Document segment:
SHAREHOLDERS EXIT REMEDIES IN CHINESE CLOSE COMPANIES

                                A COMPARATIVE STUDY

1. Introduction
Minority shareholder protection is a hot and yet most challenging topic in company law.
Difference in protections offered by state company laws influences the analysis of
investment risks. Better shareholder protection builds up investors’ confidence, creates
investment incentives and consequently stimulates national economic growth as well.
As to close companies, where no public market is available for shareholders to sell their
shares, exit remedies play an important role in minority shareholder protection. In a close
company, when personal relationship between shareholders breaks up, the cooperative
basis is gone. Locking uncooperative shareholders in the company brings no benefits, only
to waste resources. Remedies which can solve such plight and provide exit chance for
certain shareholders are thus needed under some circumstances, especially where the
reasonable expectations of minority shareholders are violated, where some special issues
occur which fundamentally change the structure of the company and where the controlling
shareholders act oppressively.

Records shown:
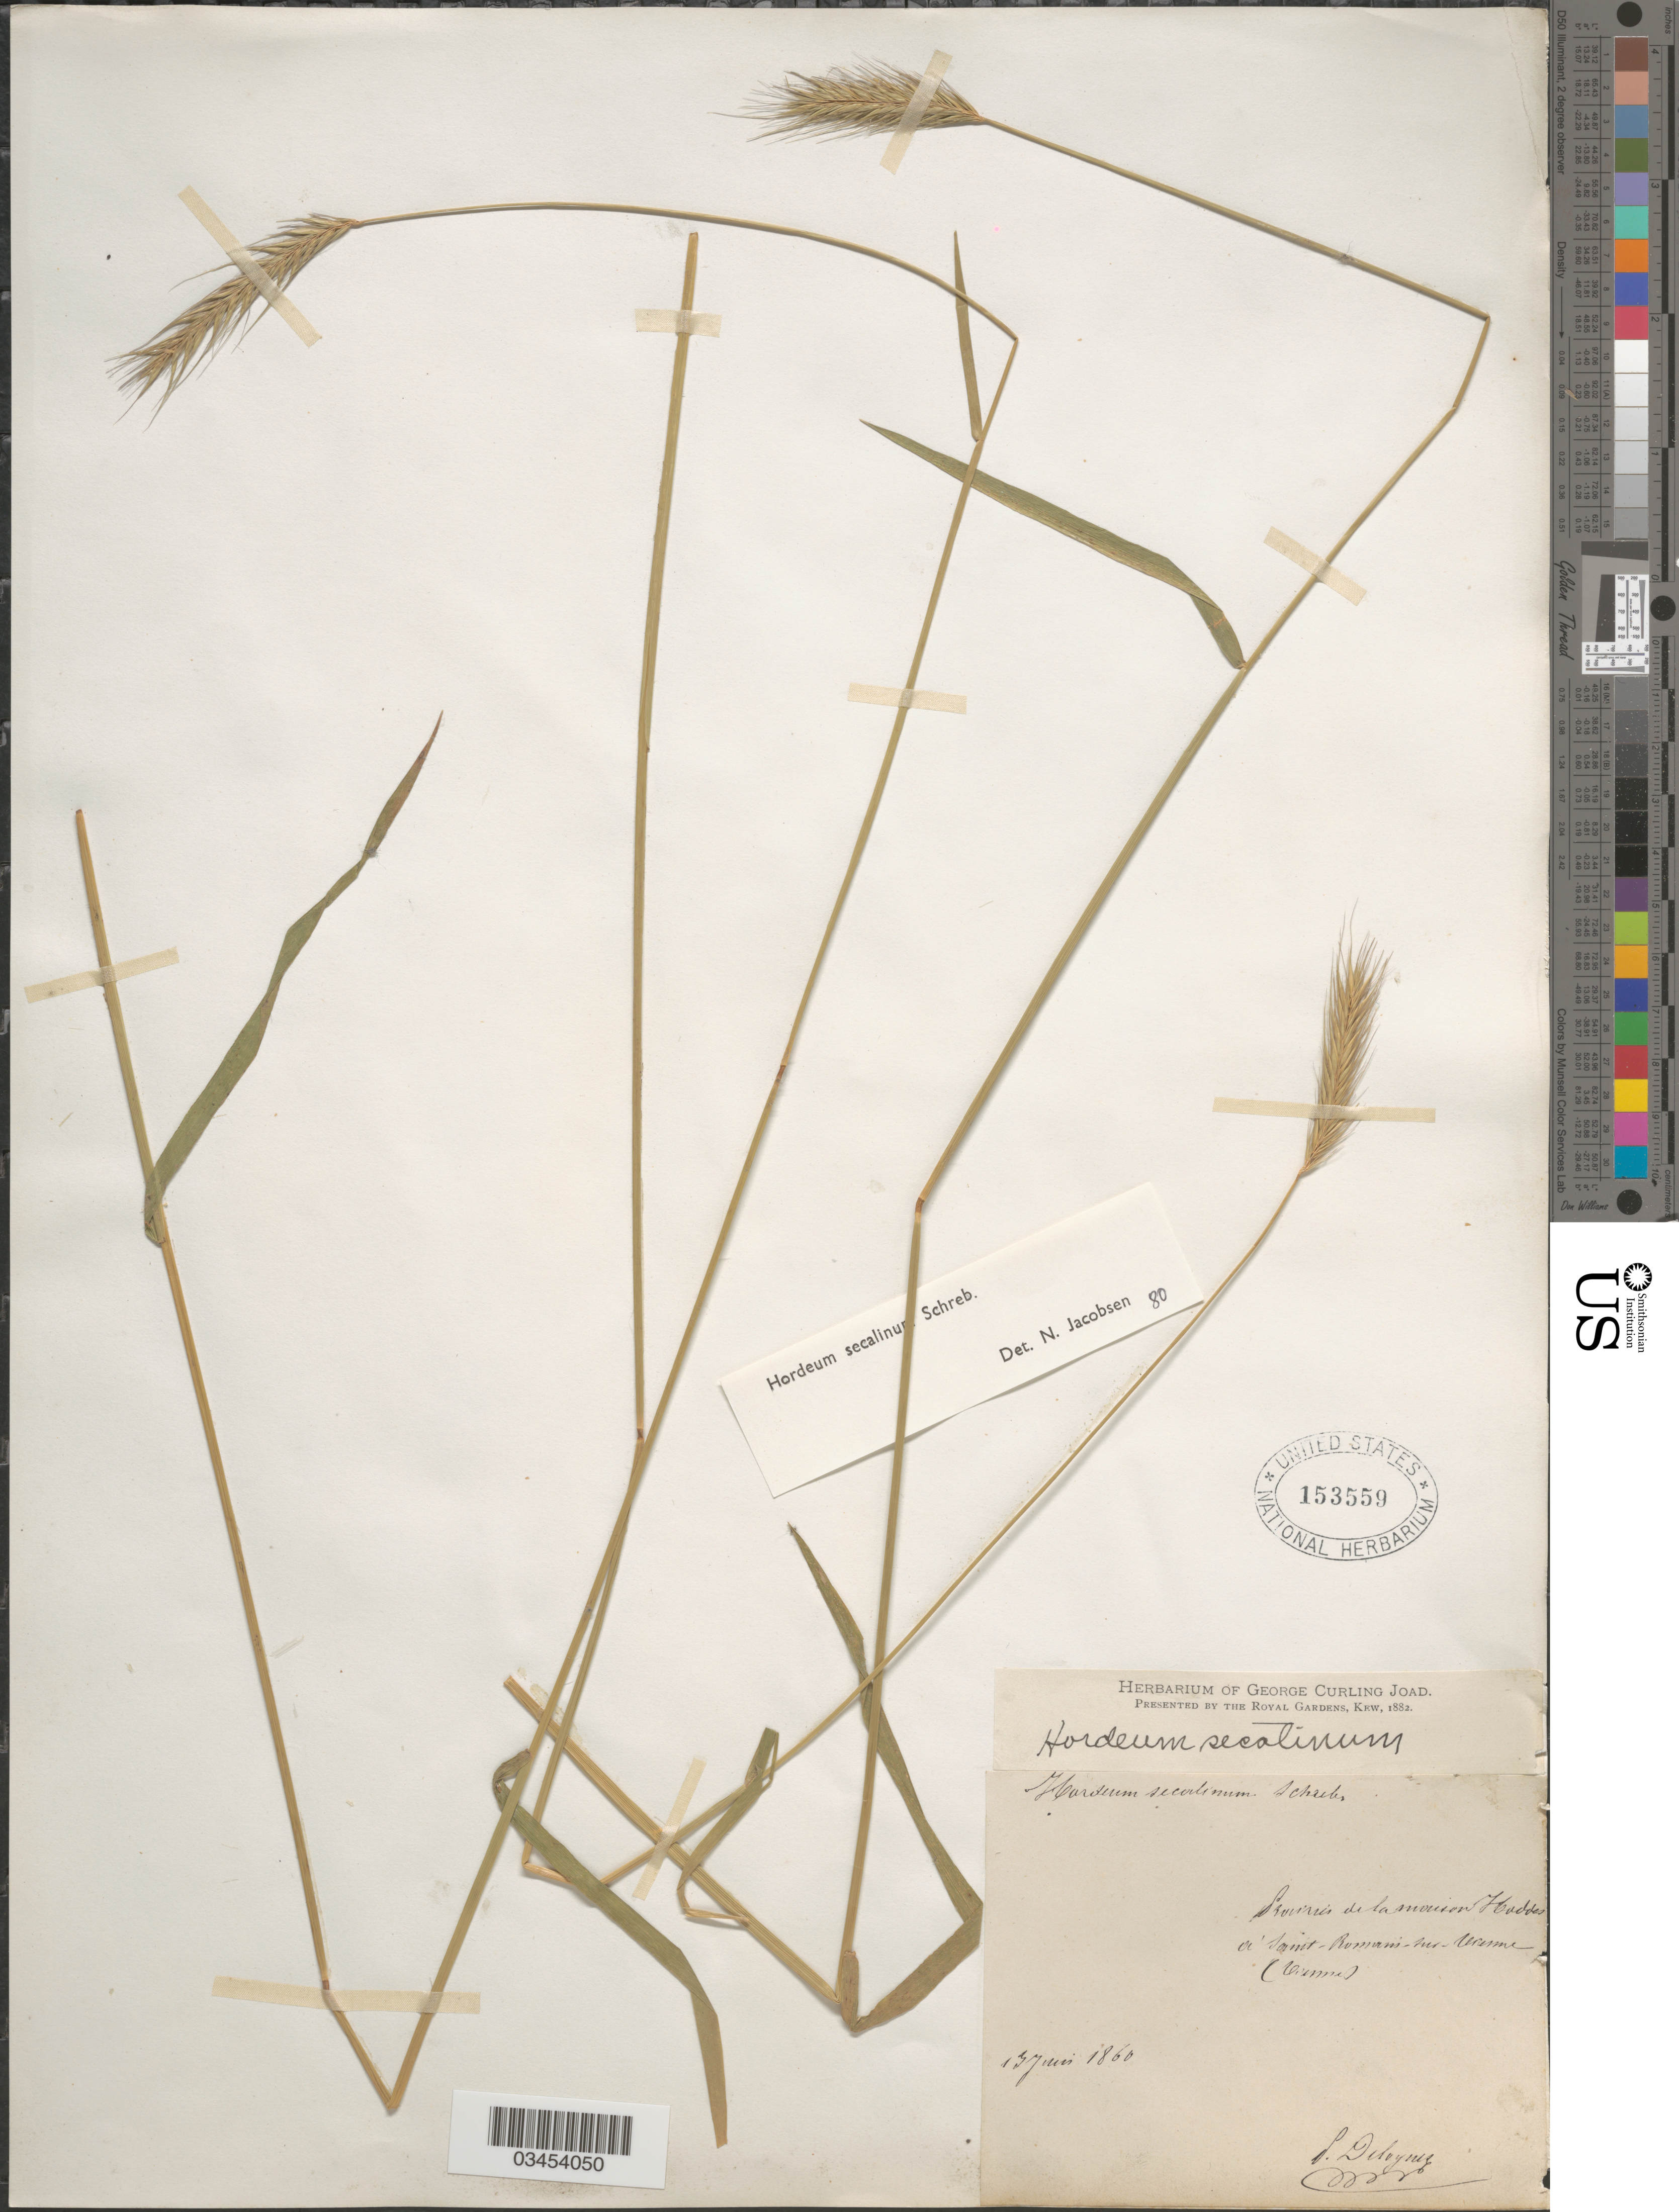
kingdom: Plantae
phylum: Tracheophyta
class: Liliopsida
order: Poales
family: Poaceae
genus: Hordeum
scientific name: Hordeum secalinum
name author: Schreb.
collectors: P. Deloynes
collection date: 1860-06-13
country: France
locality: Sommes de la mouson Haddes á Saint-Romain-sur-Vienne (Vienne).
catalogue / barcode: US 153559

Problems to work on:
(a) Rewrite the passage of the study on shareholder exit remedies that opens with "SHAREHOLDERS EXIT REMEDIES" and closes with "in company law.", replacing "hot" with "pressing".
(b) Carry the comparative study of shareholder exit remedies in Chinese close companies forward from its final sentence.

Outputs by task:
(a)
SHAREHOLDERS EXIT REMEDIES IN CHINESE CLOSE COMPANIES

                                A COMPARATIVE STUDY

1. Introduction
Minority shareholder protection is a pressing and yet most challenging topic in company law.

(b)
This research focuses on two exit remedies. One is the appraisal remedy, and the other is
the oppression remedy in US whose counterpart is the unfair prejudice remedy in UK.
Appraisal remedy provides shareholders who are opposed to certain corporate actions, such
as a merger, the chances to have their shares repurchased by the corporation at an appraised
fair value and then exit the company.1 This remedy is available only when fundamental
changes2 occur to the corporation. This fact limits the use of this remedy. Oppression and
unfair prejudice deal with oppressive3 or unfair prejudicial4 conducts done by the directors
or those in control of the corporation and the most frequently granted relief for this remedy
is shareholders buyout. However, the critical term of oppressive or unfair prejudicial
conducts is unfortunately not defined in the statues.
Previously, in china, a shareholder who wanted to exit a close company had two options:
either to apply for dissolution of the company or to find a party to transfer his shares. Both
of these are hard to realize. Such restrictions clearly reflect the legislator’s intention, that is,
to restrict the shareholder’s exit, to keep capital and talents in the company for the viability
of business and to protect the interests of creditors. Thus, exit chances through appraisal
rights were formerly denied in China.
However, the situation is changed with the amendment of PRC company law in 2006.
According to this new company law, shareholders in close companies are conferred
appraisal rights by article 75, which states:

1
    MBCA s13.02 (a). See also Principles of Corporate Goverance: Analysis and Recommedations, American
    Law Institute, 1994. part VII, Chapter 4 The Appraisal Remedy. P 292
2
    For example: mergers, consolidation, charter amendments, sale of substantial assets and so on.
3
    The Revised Model Business Coporate Act, s 14.30.
4
    Company act 1985, s 459.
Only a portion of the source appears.